Вскоре мы действительно услышали в холле детские шаги Адели. Девочка вся преобразилась, как и предсказывал ее опекун. Вместо коричневого платьица, которое было на ней, она оказалась в розовом шелковом, очень коротком, собранном у пояса в пышные складки. На ее головке лежал веночек из розовых бутонов. На ногах были шелковые чулки и белые атласные туфельки.
— Est-ce que ma robe me va bien?.. — воскликнула она подбегая к нам. — Et mes souliers? Et mes bas? Tenez, je crois que je vais danser! [15]
И, приподняв платьице, она затанцевала по комнате. Дойдя до мистера Рочестера, она легко повернулась на носках и, упав перед ним на одно колено, воскликнула:
— Monsieur, je vous remercie mille fois de votre bonte! — Затем, поднявшись, добавила: — C'est comme cela que maman faisait, n'est-ce pas, monsieur? [16]

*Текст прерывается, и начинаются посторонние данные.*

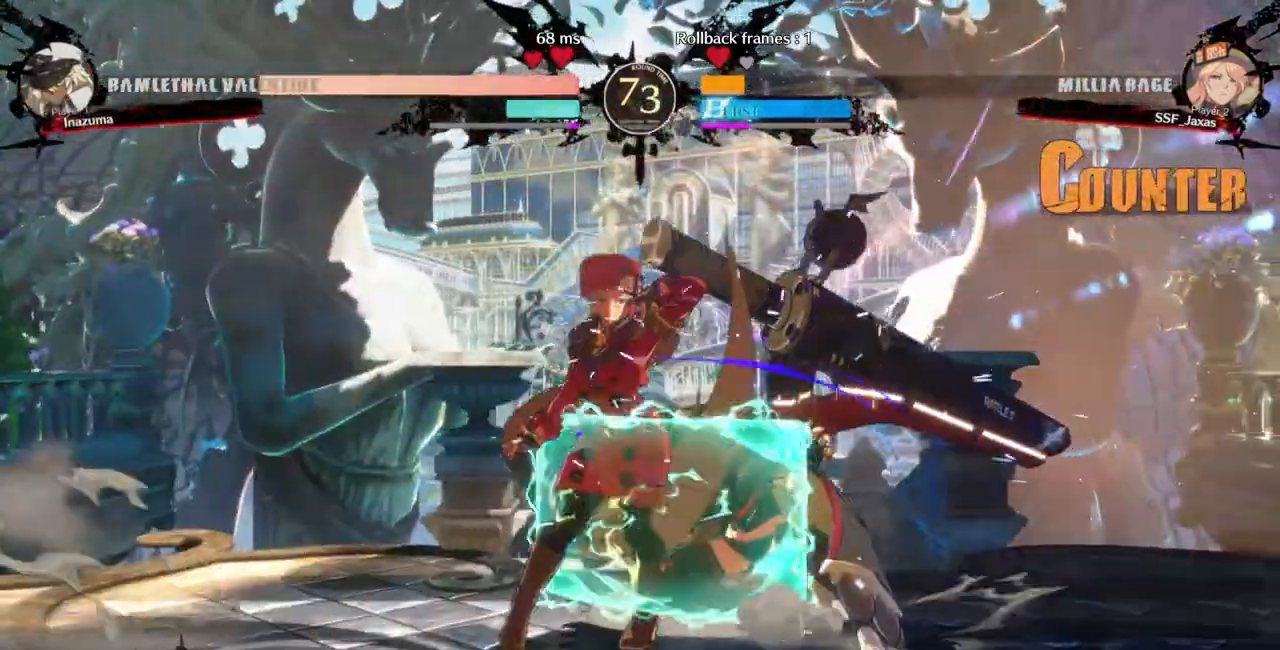
Gameplay with a controller (arcade stick); each line is a JSON object with the inputs held at the frame after it. "events" lists button and stick changes between this image and that frame as [ms after this image, input, new state], when the widget could be followed in between. Not read: L3 R3 SELECT START.
{"buttons": ["TRIANGLE"], "events": [[300, "DPAD_DOWN", "down"], [433, "TRIANGLE", "down"], [500, "DPAD_DOWN", "up"]]}
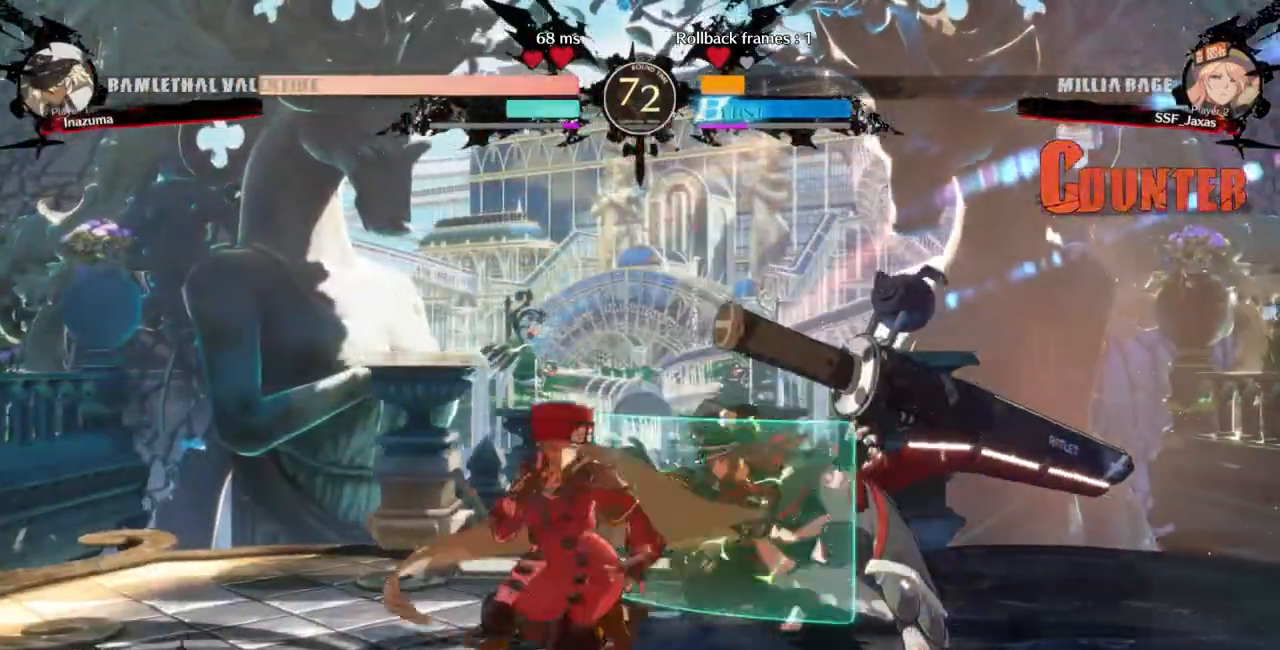
{"buttons": ["DPAD_RIGHT"], "events": [[67, "TRIANGLE", "up"], [133, "DPAD_DOWN", "down"], [167, "DPAD_LEFT", "down"], [200, "DPAD_DOWN", "up"], [233, "SQUARE", "down"], [333, "DPAD_LEFT", "up"], [400, "DPAD_RIGHT", "down"], [400, "SQUARE", "up"]]}
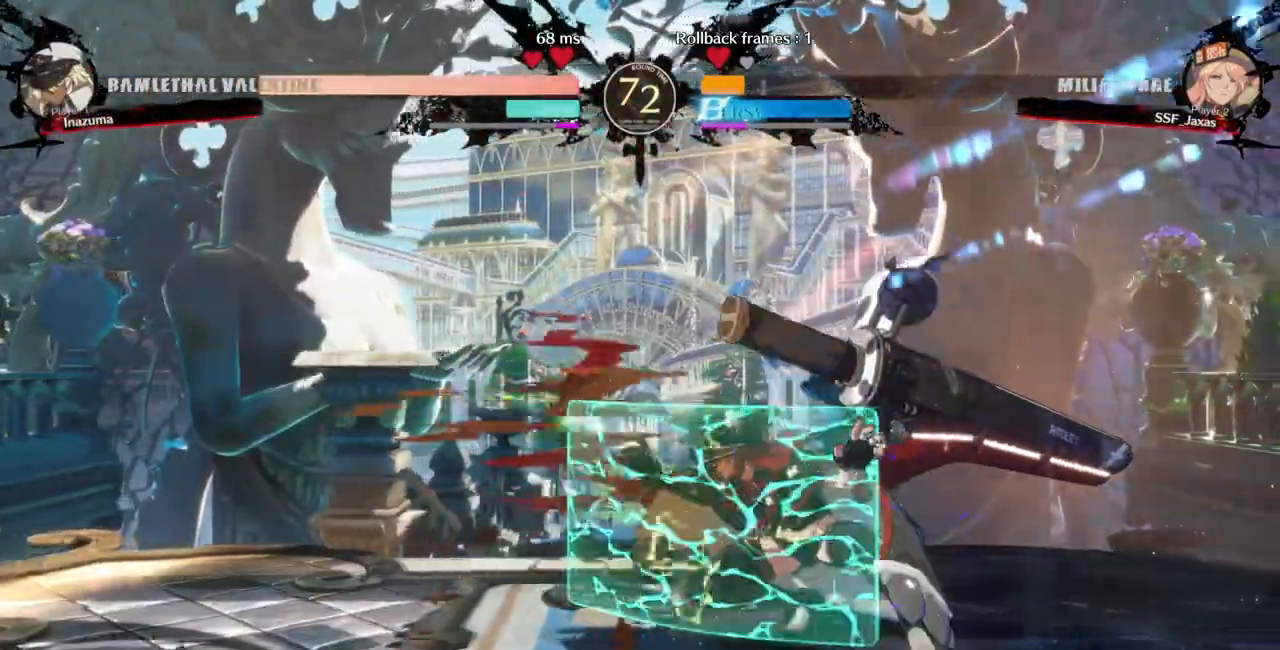
{"buttons": ["DPAD_RIGHT"], "events": [[333, "R2", "down"], [433, "R2", "up"]]}
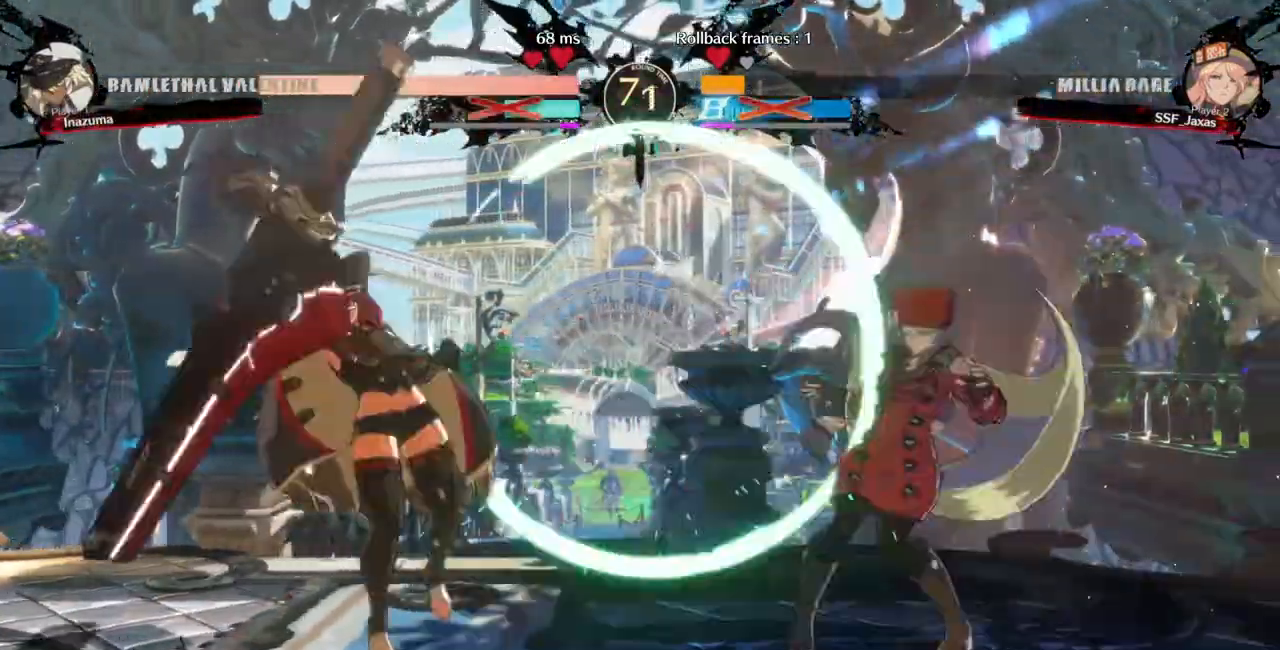
{"buttons": ["DPAD_LEFT"], "events": [[200, "DPAD_RIGHT", "up"], [367, "DPAD_LEFT", "down"]]}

— Вот именно, — последовал ответ, — и comme cela [17] она выманивала английское золото из моего кармана. Я тоже был зеленым, желторотым юнцом, мисс Эйр, — увы, совсем желторотым! — и был так же свеж и непосредствен, как вы теперь. Моя весна прошла, но она оставила мне этот французский цветочек, от которого в иные минуты мне очень хотелось бы отделаться. Перестав ценить тот стебель, на котором он расцвел, убедившись, что это такая порода, которая признает только золотое удобрение, я испытываю лишь весьма относительную привязанность к этому цветку, особенно когда он кажется таким искусственным, как сейчас. Я сохраняю его у себя и выращиваю скорее во имя католического принципа, гласящего, что одно доброе дело может искупить множество грехов — больших и малых. Когда-нибудь я объясню вам все это. Спокойной ночи!